• Your instructions:
I'd like the entire listing output verbatim, apart from the pictures.

━━━━━━━━━━━━━━━━━━━━━━━━━━━━━━

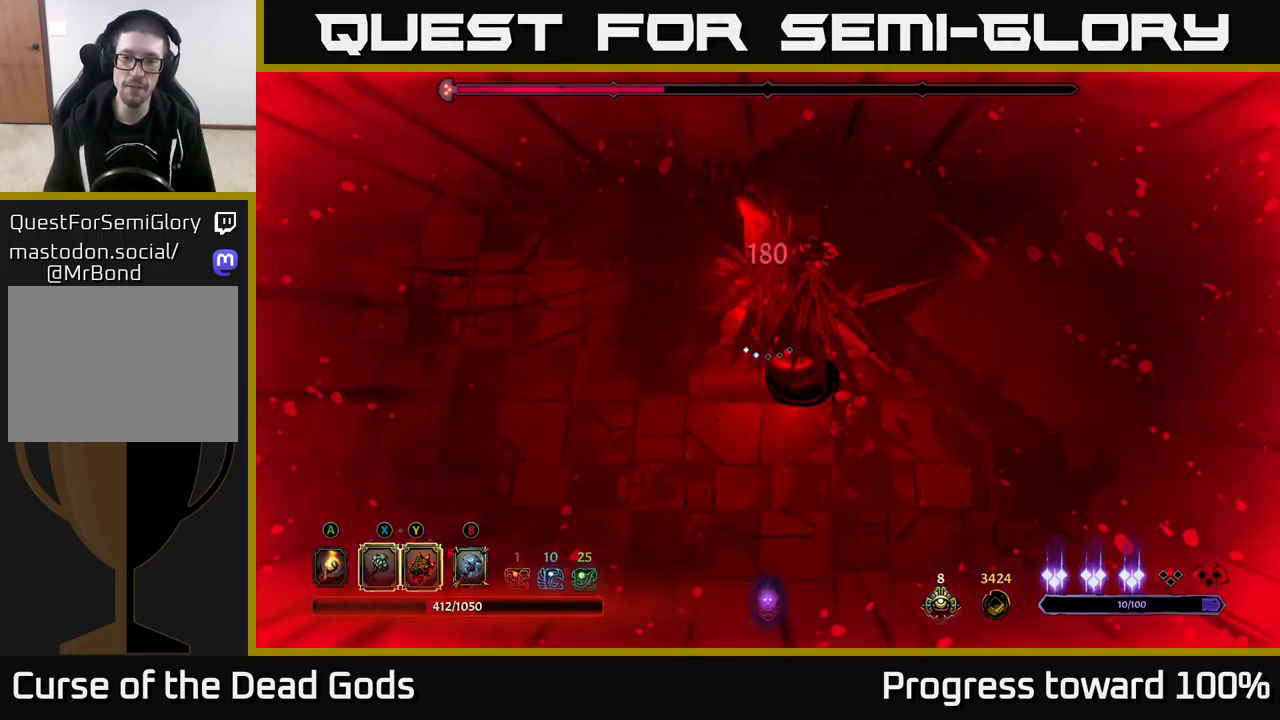
{"buttons": ["R2"], "left_stick": "down-right", "right_stick": "center", "events": [[150, "R2", "up"], [216, "R2", "down"], [333, "R2", "up"], [400, "R2", "down"], [500, "left_stick", "down-right"]]}
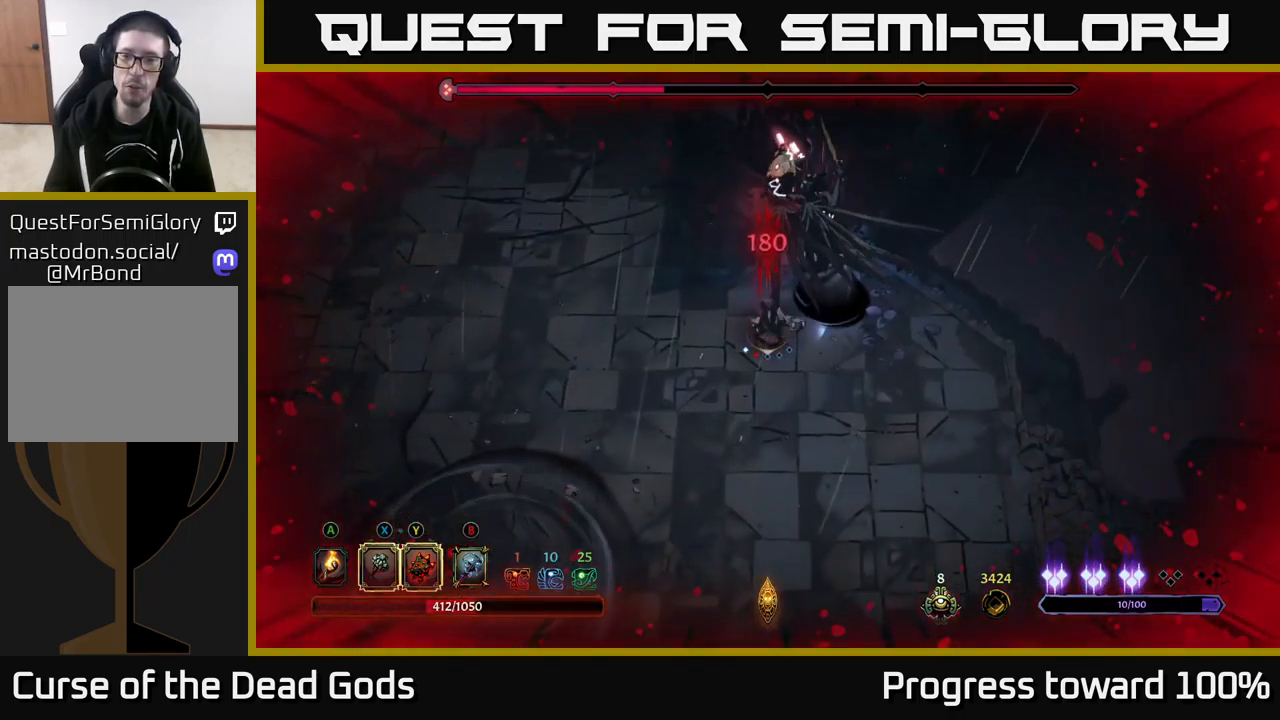
{"buttons": [], "left_stick": "right", "right_stick": "center", "events": [[16, "R2", "up"], [216, "left_stick", "right"]]}
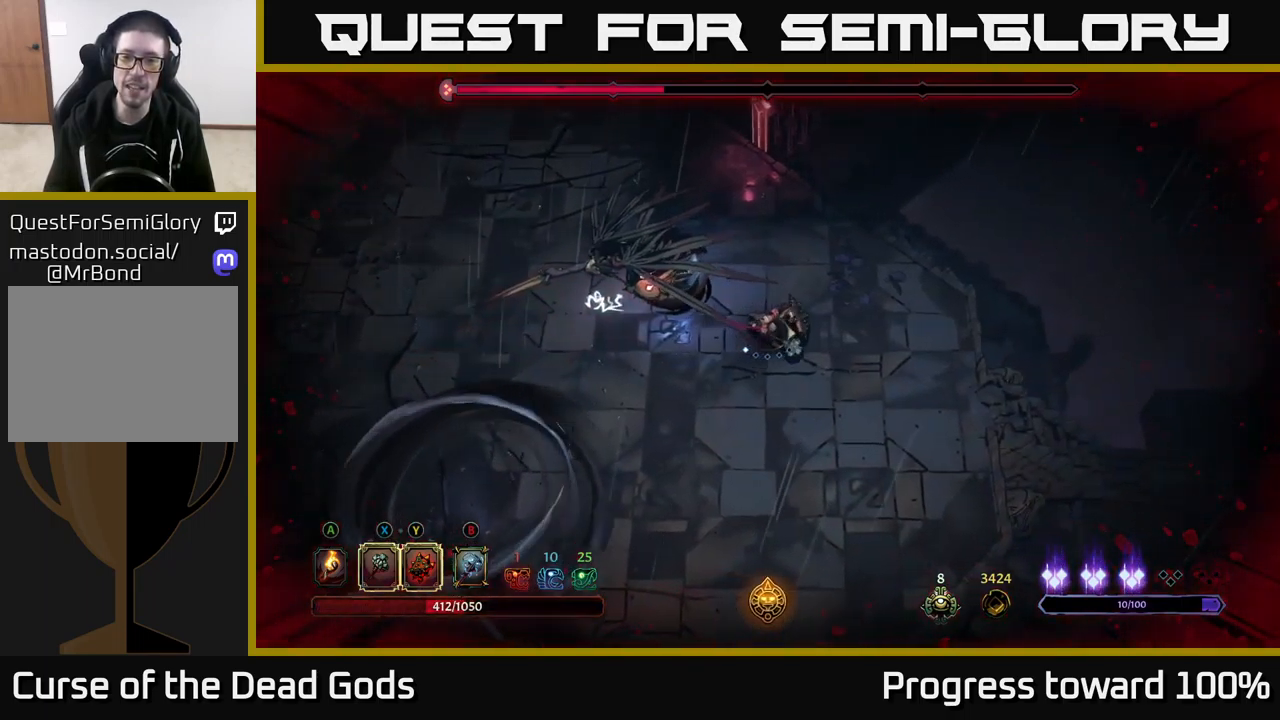
{"buttons": [], "left_stick": "up", "right_stick": "center", "events": [[316, "left_stick", "up-right"], [433, "left_stick", "up"]]}
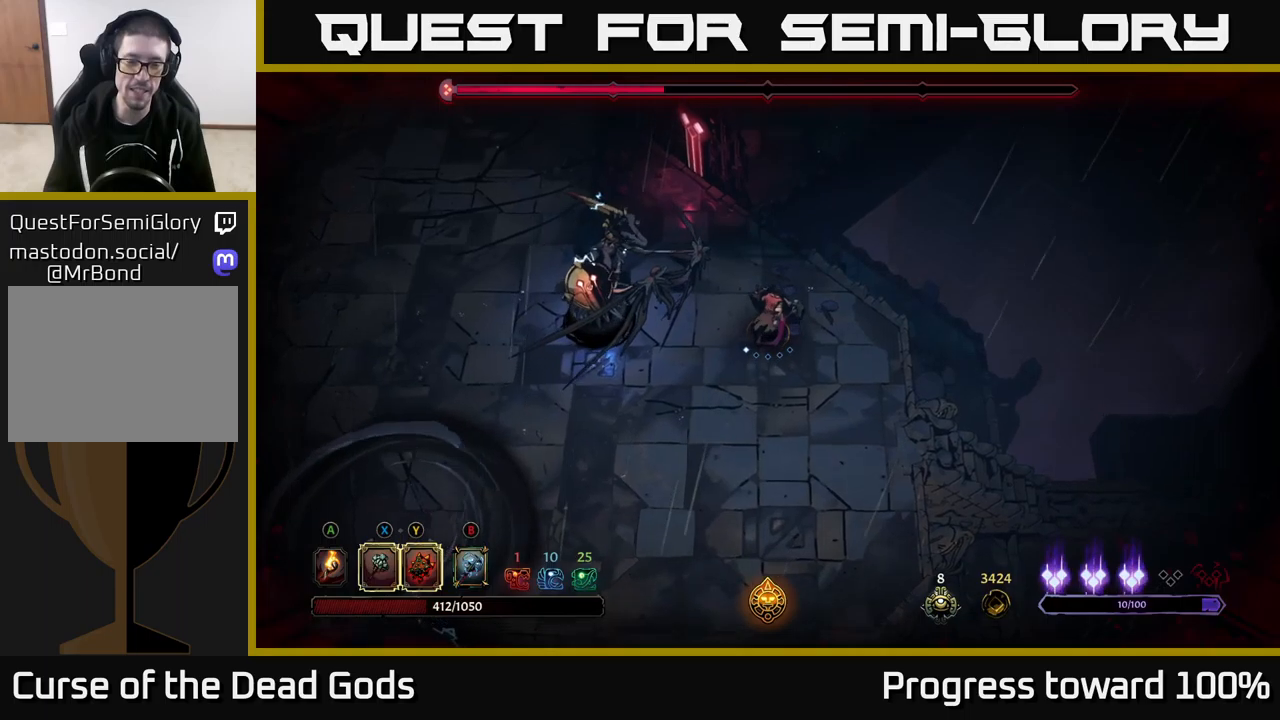
{"buttons": [], "left_stick": "left", "right_stick": "center", "events": [[167, "left_stick", "left"]]}
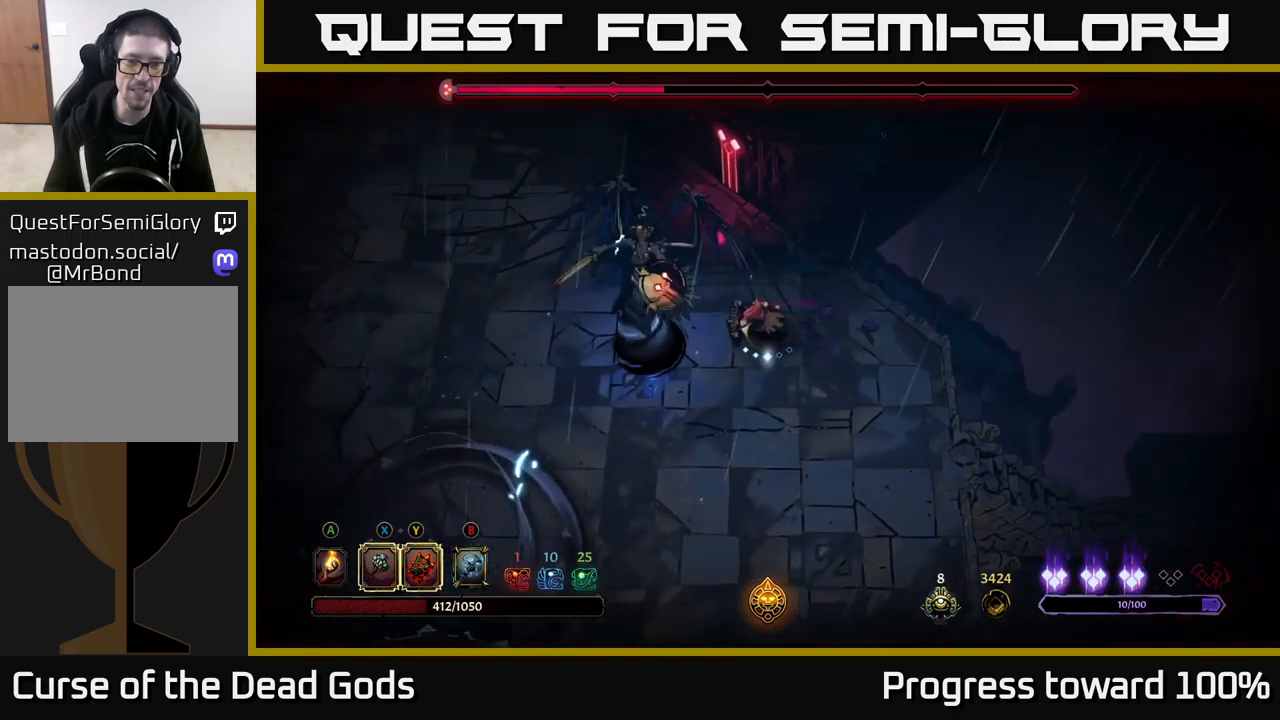
{"buttons": [], "left_stick": "center", "right_stick": "center", "events": [[83, "X", "down"], [200, "X", "up"], [333, "X", "down"], [450, "X", "up"], [500, "left_stick", "center"]]}
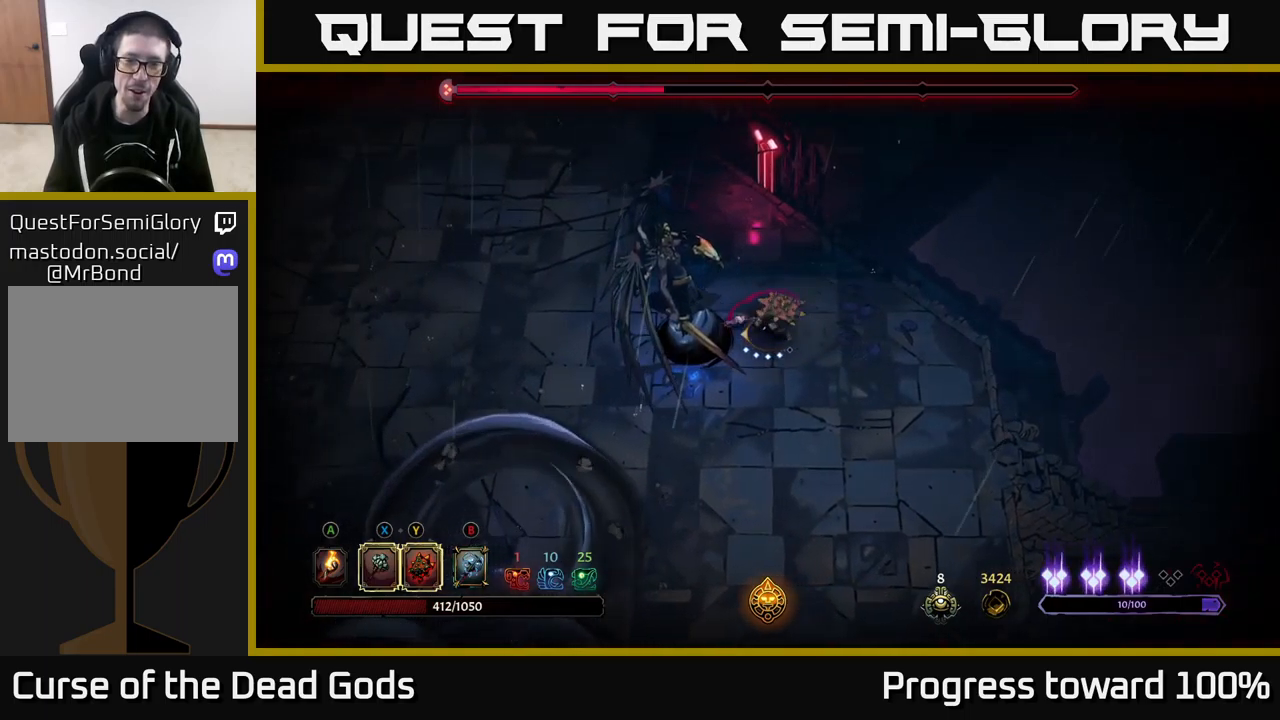
{"buttons": [], "left_stick": "center", "right_stick": "center", "events": [[50, "X", "down"], [167, "X", "up"], [267, "X", "down"], [400, "X", "up"]]}
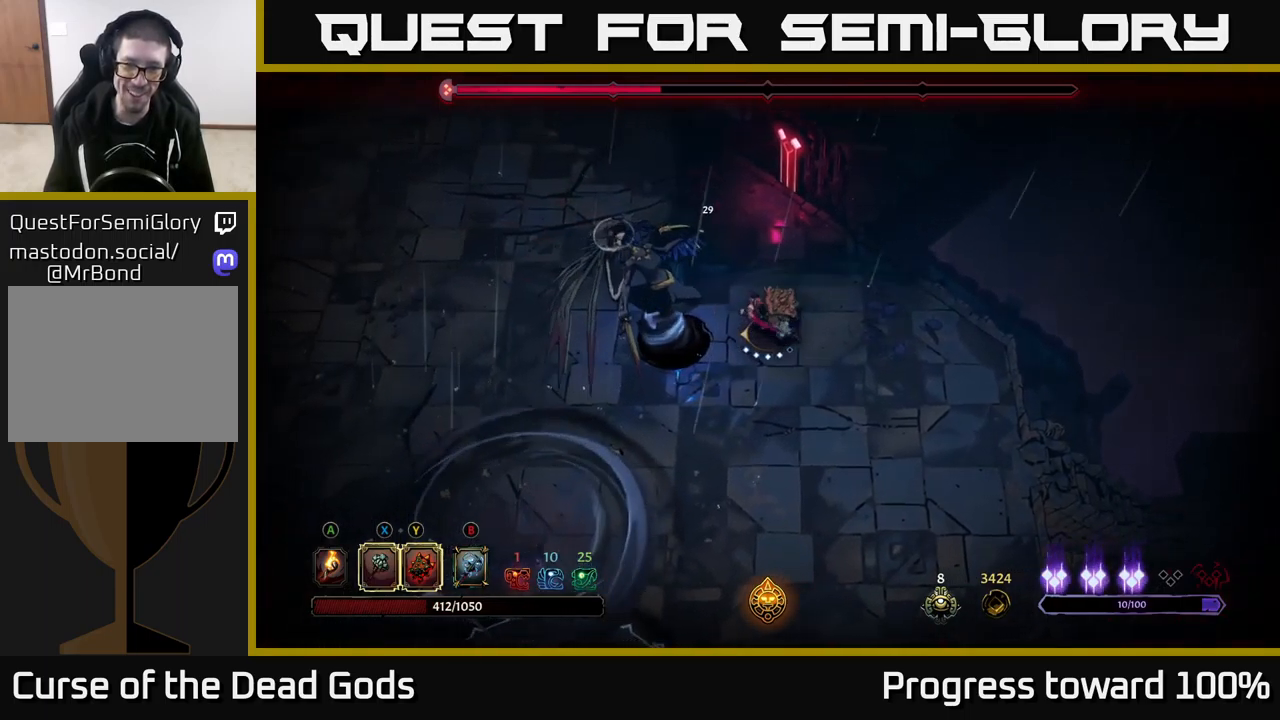
{"buttons": [], "left_stick": "center", "right_stick": "center", "events": [[100, "X", "down"], [233, "X", "up"], [300, "X", "down"], [433, "X", "up"]]}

━━━━━━━━━━━━━━━━━━━━━━━━━━━━━━

• Finished task:
{"buttons": ["R2"], "left_stick": "down-right", "right_stick": "center", "events": [[150, "R2", "up"], [216, "R2", "down"], [333, "R2", "up"], [400, "R2", "down"], [500, "left_stick", "down-right"]]}
{"buttons": [], "left_stick": "right", "right_stick": "center", "events": [[16, "R2", "up"], [216, "left_stick", "right"]]}
{"buttons": [], "left_stick": "up", "right_stick": "center", "events": [[316, "left_stick", "up-right"], [433, "left_stick", "up"]]}
{"buttons": [], "left_stick": "left", "right_stick": "center", "events": [[167, "left_stick", "left"]]}
{"buttons": [], "left_stick": "center", "right_stick": "center", "events": [[83, "X", "down"], [200, "X", "up"], [333, "X", "down"], [450, "X", "up"], [500, "left_stick", "center"]]}
{"buttons": [], "left_stick": "center", "right_stick": "center", "events": [[50, "X", "down"], [167, "X", "up"], [267, "X", "down"], [400, "X", "up"]]}
{"buttons": [], "left_stick": "center", "right_stick": "center", "events": [[100, "X", "down"], [233, "X", "up"], [300, "X", "down"], [433, "X", "up"]]}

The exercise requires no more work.